I'm a bit stuck with this problem and I'm sorry if this sounds newbie, I havent had much practice with recurrence relations. My approach was to split the problem into two cases, we let $a_n$ denote all legal binary strings of length $n$
- Appending $1$ to the front of a string, this case is simple because no illegal strings can be made by appending $1$ in front of a legal string, so by appending $1$ to all legal strings of length $n-1$ we get $a_{n-1}$ legal strings.
- Appending $0$ to the front of a string, this is where I get stuck.

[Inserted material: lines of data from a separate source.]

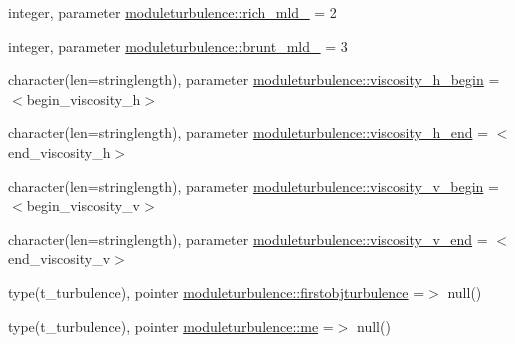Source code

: \begin{DoxyCompactItemize}
\item 
integer, parameter \mbox{\hyperlink{namespacemoduleturbulence_a7b1c6356cf135cccdc1fa4593c7a8e7e}{moduleturbulence\+::rich\+\_\+mld\+\_\+}} = 2
\item 
integer, parameter \mbox{\hyperlink{namespacemoduleturbulence_a8c9c8f005ce1bb83a3e5a8cebd69bae4}{moduleturbulence\+::brunt\+\_\+mld\+\_\+}} = 3
\item 
character(len=stringlength), parameter \mbox{\hyperlink{namespacemoduleturbulence_a860d5ece29b255ab5d250a33b6b5106c}{moduleturbulence\+::viscosity\+\_\+h\+\_\+begin}} = \textquotesingle{}$<$begin\+\_\+viscosity\+\_\+h$>$\textquotesingle{}
\item 
character(len=stringlength), parameter \mbox{\hyperlink{namespacemoduleturbulence_a134ebac9140a7aa6099ca4888f990ea8}{moduleturbulence\+::viscosity\+\_\+h\+\_\+end}} = \textquotesingle{}$<$end\+\_\+viscosity\+\_\+h$>$\textquotesingle{}
\item 
character(len=stringlength), parameter \mbox{\hyperlink{namespacemoduleturbulence_aa207229e0ff82c7ac123a9b078a51f6a}{moduleturbulence\+::viscosity\+\_\+v\+\_\+begin}} = \textquotesingle{}$<$begin\+\_\+viscosity\+\_\+v$>$\textquotesingle{}
\item 
character(len=stringlength), parameter \mbox{\hyperlink{namespacemoduleturbulence_a2b0fb2fa55418700724ffc5e0f294858}{moduleturbulence\+::viscosity\+\_\+v\+\_\+end}} = \textquotesingle{}$<$end\+\_\+viscosity\+\_\+v$>$\textquotesingle{}
\item 
type(t\+\_\+turbulence), pointer \mbox{\hyperlink{namespacemoduleturbulence_af5759b7ab5d1b988fb35e62f93a6d7ed}{moduleturbulence\+::firstobjturbulence}} =$>$ null()
\item 
type(t\+\_\+turbulence), pointer \mbox{\hyperlink{namespacemoduleturbulence_aa8a18b46ae48dcd9b22bd9078b5f6c72}{moduleturbulence\+::me}} =$>$ null()
\end{DoxyCompactItemize}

My idea was to split the second case into even further cases so that each case would deal with the following prefixes: $00$, $01$, $10$ and $11$
The problem is that I can not find any good way to determine how many of each prefix occurs in the set of legal strings of length $n-1$. Any advice on this problem (or this subject in general) would be greatly appreciated since there is clearly something that I'm misunderstanding.
Best Answer
According to the paper (p.7) from Goulden and Jackson the generating function $f(s)$ is \begin{align*} f(s)=\frac{1}{1-ds-\text{weight}(\mathcal{C})}\tag{1} \end{align*} with $d=2$, the size of the alphabet and with the weight-numerator $\mathcal{C}$ with \begin{align*} \text{weight}(\mathcal{C})=\text{weight}(\mathcal{C}[000]) \end{align*} We calculate according to the paper \begin{align*} \text{weight}(\mathcal{C}[000])&=-\frac{s^3}{1+s+s^2}=-\frac{s^3(1-s)}{1-s^3} \end{align*}
Note: The entries in the sequence $(1,2,4,7,13,24,44,81,149,274,\ldots)$ are the so-called Tribonacci numbers stored as A000073 in OEIS.